In this research, an Unmanned Aerial Vehicle (UAV) wing made of carbon epoxy composite material was used to investigate the wing static structural and modal response. The aerodynamic pressure load was calculated on ANSYS fluent by taking into account practical operational conditions. Two parametric studies were conducted where the first study had three models by varying the wing front and rear spar locations. The location of the front spar of model 1, model 2, and model 3 was at 18%, 22%, and 25%, whereas the rear spar was located at 62%, 65%, and 65%, respectively. On the other hand, the second parametric study had five different composite ply orientations of the wing skin, including [0/30/0/30/0], [0/45/0/45/0], [0/60/0/60/0], [0/90/0/90/0], and [-45/45/-45/45/-45]. Results from static structural analysis of varying spar locations showed that deformation has a maximum value at model 3 whereas bending and shear stress were maximum at model 2. On the other hand, deformation, bending, equivalent, and shear stress was minimum at model 1. The result from varying composite ply orientations showed that maximum and minimum deformation occurs at [0/30/0/30/0] and [0/90/0/90/0] ply orientations, respectively. The shear stress value was maximum at [-45/45/-45/45/-45]; Meanwhile, bending and equivalent stress were maximum at [0/30/0/30/0], while all stresses were minimum at [0/90/0/90/0]. From the modal analysis result, varying the spar location shows less effect on the natural frequency of the wing. Moreover, it was observed that model 1 had better structural performance than the other two models. On the other hand, the natural frequency of the first mode was maximum at [0/90/0/90/0] and minimum at [0/30/0/30/0], while in the last mode, the maximum and minimum values occur at [0/30/0/30/0] and [0/90/0/90/0], respectively. In General, the study showed that when the wing front and rear spar are close to each other and when [0/90/0/90/0], wing skin ply orientation applied, the wing had a better structural performance.

## Task brief
Reproduce the UAV wing abstract in full, word for word. The data that come next are not needed for anything here.

## Information supplied
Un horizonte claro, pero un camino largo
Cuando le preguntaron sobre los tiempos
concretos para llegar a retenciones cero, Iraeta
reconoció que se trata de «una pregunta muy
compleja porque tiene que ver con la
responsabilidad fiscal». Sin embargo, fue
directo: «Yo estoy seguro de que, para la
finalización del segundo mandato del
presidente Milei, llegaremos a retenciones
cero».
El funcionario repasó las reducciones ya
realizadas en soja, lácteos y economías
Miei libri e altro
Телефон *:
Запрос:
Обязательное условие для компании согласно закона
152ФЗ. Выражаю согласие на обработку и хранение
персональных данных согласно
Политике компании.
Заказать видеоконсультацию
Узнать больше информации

...

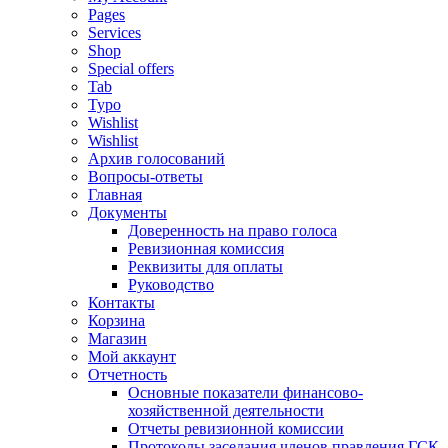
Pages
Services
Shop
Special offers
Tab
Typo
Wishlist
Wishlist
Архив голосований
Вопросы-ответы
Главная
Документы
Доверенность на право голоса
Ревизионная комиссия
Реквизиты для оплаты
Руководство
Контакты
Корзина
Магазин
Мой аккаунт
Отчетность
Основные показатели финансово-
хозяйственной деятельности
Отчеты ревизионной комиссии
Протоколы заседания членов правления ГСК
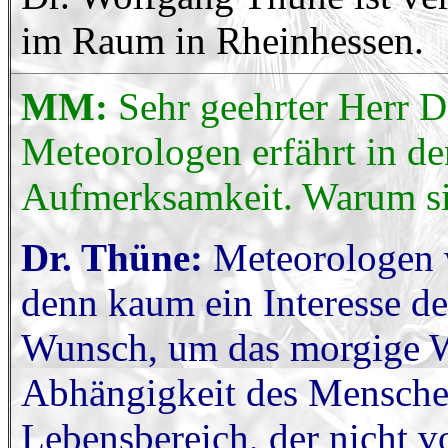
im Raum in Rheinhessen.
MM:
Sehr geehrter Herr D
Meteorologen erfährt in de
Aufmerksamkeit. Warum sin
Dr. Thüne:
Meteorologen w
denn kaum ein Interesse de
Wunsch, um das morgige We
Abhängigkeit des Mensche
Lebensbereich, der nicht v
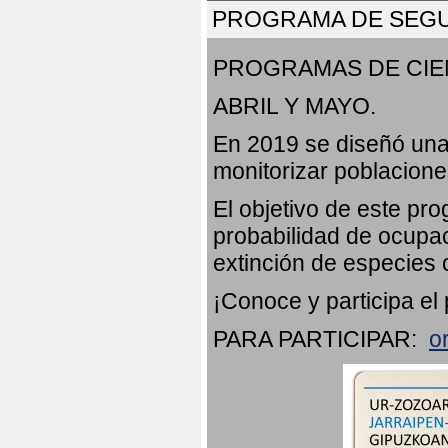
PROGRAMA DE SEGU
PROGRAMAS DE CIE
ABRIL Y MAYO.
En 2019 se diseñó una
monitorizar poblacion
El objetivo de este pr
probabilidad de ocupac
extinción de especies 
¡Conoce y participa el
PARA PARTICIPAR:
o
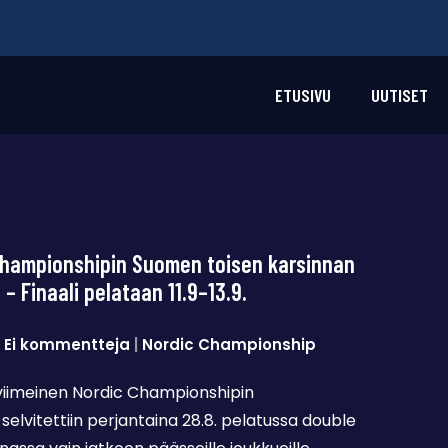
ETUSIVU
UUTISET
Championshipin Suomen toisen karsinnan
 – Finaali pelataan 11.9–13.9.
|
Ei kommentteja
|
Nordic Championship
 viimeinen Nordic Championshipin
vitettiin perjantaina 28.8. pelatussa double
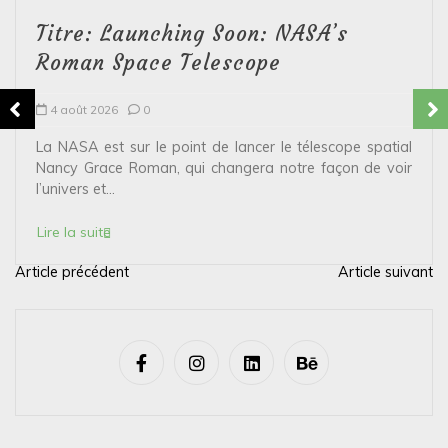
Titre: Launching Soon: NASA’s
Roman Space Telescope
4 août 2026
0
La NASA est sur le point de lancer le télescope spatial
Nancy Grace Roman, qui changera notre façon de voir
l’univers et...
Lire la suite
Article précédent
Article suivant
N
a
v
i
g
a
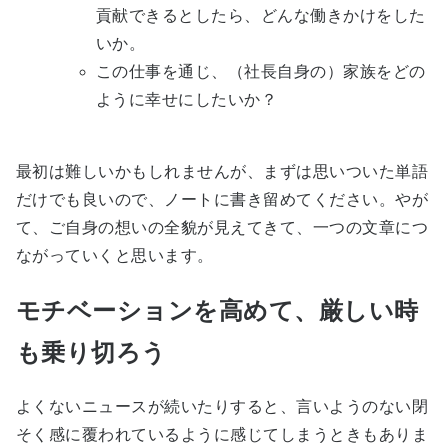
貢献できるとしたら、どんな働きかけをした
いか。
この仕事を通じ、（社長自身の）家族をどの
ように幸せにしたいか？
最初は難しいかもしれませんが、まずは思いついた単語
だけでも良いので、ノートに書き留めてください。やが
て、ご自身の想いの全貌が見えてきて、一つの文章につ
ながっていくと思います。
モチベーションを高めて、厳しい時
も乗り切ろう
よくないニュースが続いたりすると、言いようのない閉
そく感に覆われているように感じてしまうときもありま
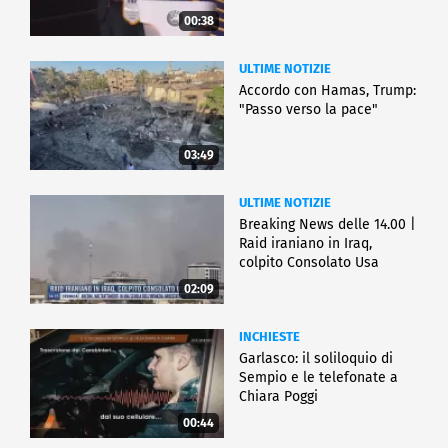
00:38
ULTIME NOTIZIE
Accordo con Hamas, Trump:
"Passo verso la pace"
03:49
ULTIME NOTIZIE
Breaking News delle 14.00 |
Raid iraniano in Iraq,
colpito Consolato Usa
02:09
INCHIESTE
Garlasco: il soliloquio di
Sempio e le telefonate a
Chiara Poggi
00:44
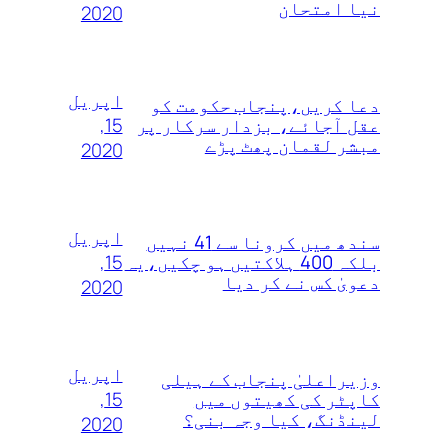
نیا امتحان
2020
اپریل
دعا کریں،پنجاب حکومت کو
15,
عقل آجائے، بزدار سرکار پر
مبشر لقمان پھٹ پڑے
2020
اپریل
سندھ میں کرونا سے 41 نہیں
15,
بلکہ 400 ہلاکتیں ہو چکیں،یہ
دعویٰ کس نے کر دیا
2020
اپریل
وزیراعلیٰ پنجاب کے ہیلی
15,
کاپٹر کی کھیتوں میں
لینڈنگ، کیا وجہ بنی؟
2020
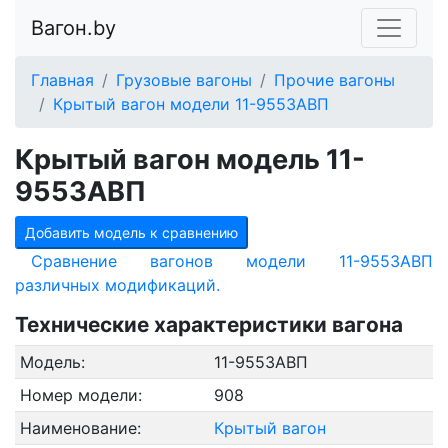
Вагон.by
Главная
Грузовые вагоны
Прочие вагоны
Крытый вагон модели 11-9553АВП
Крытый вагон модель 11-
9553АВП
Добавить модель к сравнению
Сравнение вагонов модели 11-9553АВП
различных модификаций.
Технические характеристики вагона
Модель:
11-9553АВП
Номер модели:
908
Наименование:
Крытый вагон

==

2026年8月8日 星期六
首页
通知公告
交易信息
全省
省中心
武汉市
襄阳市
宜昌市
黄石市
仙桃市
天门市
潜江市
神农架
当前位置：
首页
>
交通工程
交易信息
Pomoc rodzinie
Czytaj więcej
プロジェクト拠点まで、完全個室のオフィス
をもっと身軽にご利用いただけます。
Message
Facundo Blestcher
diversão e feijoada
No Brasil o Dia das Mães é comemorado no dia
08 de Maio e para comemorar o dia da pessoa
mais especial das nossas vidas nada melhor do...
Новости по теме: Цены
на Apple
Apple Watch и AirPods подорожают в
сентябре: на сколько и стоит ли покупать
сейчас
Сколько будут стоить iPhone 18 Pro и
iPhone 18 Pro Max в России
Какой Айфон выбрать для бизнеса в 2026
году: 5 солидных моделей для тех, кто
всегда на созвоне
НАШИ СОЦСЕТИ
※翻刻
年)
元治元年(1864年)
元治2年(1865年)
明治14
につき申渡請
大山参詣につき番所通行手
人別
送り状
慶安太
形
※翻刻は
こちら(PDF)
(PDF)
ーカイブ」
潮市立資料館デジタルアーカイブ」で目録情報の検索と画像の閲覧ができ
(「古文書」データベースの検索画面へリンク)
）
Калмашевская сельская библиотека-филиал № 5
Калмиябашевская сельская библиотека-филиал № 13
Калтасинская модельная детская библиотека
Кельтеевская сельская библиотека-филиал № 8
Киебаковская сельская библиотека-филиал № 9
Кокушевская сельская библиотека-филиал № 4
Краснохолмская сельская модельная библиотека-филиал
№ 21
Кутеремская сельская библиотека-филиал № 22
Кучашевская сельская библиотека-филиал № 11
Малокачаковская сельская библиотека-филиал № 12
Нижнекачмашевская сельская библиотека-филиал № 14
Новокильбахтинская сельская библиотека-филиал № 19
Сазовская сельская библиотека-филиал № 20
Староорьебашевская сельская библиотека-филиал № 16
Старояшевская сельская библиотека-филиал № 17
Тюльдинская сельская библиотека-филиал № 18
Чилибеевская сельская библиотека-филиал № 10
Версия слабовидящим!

## Written answer
In this research, an Unmanned Aerial Vehicle (UAV) wing made of carbon epoxy composite material was used to investigate the wing static structural and modal response. The aerodynamic pressure load was calculated on ANSYS fluent by taking into account practical operational conditions. Two parametric studies were conducted where the first study had three models by varying the wing front and rear spar locations. The location of the front spar of model 1, model 2, and model 3 was at 18%, 22%, and 25%, whereas the rear spar was located at 62%, 65%, and 65%, respectively. On the other hand, the second parametric study had five different composite ply orientations of the wing skin, including [0/30/0/30/0], [0/45/0/45/0], [0/60/0/60/0], [0/90/0/90/0], and [-45/45/-45/45/-45]. Results from static structural analysis of varying spar locations showed that deformation has a maximum value at model 3 whereas bending and shear stress were maximum at model 2. On the other hand, deformation, bending, equivalent, and shear stress was minimum at model 1. The result from varying composite ply orientations showed that maximum and minimum deformation occurs at [0/30/0/30/0] and [0/90/0/90/0] ply orientations, respectively. The shear stress value was maximum at [-45/45/-45/45/-45]; Meanwhile, bending and equivalent stress were maximum at [0/30/0/30/0], while all stresses were minimum at [0/90/0/90/0]. From the modal analysis result, varying the spar location shows less effect on the natural frequency of the wing. Moreover, it was observed that model 1 had better structural performance than the other two models. On the other hand, the natural frequency of the first mode was maximum at [0/90/0/90/0] and minimum at [0/30/0/30/0], while in the last mode, the maximum and minimum values occur at [0/30/0/30/0] and [0/90/0/90/0], respectively. In General, the study showed that when the wing front and rear spar are close to each other and when [0/90/0/90/0], wing skin ply orientation applied, the wing had a better structural performance.